Nach § 64 Abs 1 SGG begann der Lauf der Monatsfrist am 16. März 2011, dem Tage nach der Zustellung des Gerichtsbescheides, die am 15. März 2011 erfolgte. Die Frist zur Einlegung der Berufung endete mit Ablauf des 15. April 2011 (einem Freitag). Dies ergibt sich aus § 64 Abs 2 Satz 1 SGG, wonach eine nach Monaten bestimmte Frist - hier: die Frist zur Einlegung der Berufung aus § 151 Abs 1 SGG - mit Ablauf desjenigen Tages des letzten Monats endet, welcher nach der Zahl dem Tage entspricht, in den das Ereignis oder der Zeitpunkt fällt. Die Berufung der Klägerin ist ausweislich des gerichtlichen Eingangsstempels jedoch erst am 16. April 2011, also nach Ablauf der Frist, bei Gericht eingegangen.

# [Aufgaben zur Übung]
1. Beantworten Sie anhand des Textauszugs:
(a) An welchem Tag wurde der Gerichtsbescheid zugestellt?
(b) Welcher Wochentag war der 15. April 2011?
(c) Woraus ergibt sich, dass die Berufung am 16. April 2011 bei Gericht einging?
2. Nennen Sie alle Kalenderdaten, die im Textauszug vorkommen, in der Reihenfolge ihres Auftretens.
Stützen Sie sich ausschließlich auf den Textauszug.

In einem Datenbestand aufgeführte Einträge
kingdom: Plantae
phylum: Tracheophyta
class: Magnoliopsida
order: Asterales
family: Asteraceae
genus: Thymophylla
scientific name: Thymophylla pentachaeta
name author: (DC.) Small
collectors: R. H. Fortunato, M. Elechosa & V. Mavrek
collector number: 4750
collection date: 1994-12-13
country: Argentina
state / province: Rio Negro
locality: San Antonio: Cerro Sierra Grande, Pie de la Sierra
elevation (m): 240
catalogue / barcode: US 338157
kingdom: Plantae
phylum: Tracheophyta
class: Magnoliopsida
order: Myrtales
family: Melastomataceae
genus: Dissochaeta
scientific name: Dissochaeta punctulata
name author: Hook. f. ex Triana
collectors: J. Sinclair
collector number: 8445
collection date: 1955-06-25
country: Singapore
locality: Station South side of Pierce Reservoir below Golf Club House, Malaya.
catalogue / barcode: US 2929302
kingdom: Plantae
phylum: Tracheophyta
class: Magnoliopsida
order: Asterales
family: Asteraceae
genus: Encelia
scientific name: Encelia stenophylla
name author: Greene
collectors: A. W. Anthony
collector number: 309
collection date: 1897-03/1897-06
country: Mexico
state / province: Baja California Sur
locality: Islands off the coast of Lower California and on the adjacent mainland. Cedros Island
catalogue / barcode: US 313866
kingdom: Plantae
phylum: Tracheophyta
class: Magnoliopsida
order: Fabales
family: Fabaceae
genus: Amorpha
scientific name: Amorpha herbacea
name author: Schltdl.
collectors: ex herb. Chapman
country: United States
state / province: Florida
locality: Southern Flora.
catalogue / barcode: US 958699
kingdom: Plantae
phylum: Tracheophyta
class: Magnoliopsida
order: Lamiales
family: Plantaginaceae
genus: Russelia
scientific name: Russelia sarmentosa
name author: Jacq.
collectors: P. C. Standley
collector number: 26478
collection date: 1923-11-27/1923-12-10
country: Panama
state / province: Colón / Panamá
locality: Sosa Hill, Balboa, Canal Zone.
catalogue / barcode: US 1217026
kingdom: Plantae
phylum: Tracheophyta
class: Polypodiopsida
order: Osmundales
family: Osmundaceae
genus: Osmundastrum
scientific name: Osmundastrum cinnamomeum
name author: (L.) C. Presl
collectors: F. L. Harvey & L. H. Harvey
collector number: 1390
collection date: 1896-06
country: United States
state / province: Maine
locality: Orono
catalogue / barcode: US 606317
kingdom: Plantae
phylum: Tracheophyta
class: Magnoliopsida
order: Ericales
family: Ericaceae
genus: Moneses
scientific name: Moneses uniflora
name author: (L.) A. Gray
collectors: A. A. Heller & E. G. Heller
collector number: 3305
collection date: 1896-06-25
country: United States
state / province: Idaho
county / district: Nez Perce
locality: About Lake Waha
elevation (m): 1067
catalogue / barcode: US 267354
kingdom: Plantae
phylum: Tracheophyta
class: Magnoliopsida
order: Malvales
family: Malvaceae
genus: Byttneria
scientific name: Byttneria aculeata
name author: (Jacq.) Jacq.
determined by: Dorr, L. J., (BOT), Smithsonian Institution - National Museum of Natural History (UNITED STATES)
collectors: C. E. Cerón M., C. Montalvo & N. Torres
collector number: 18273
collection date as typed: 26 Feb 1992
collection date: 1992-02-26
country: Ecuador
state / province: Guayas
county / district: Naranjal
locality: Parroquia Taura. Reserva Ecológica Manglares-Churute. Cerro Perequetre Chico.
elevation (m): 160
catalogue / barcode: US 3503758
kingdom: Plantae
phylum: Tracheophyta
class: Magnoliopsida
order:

# [Lösungen je Aufgabe]
1.
(a) Am 15. März 2011.
(b) Ein Freitag.
(c) Aus dem gerichtlichen Eingangsstempel.

2. 16. März 2011, 15. März 2011, 15. April 2011, 16. April 2011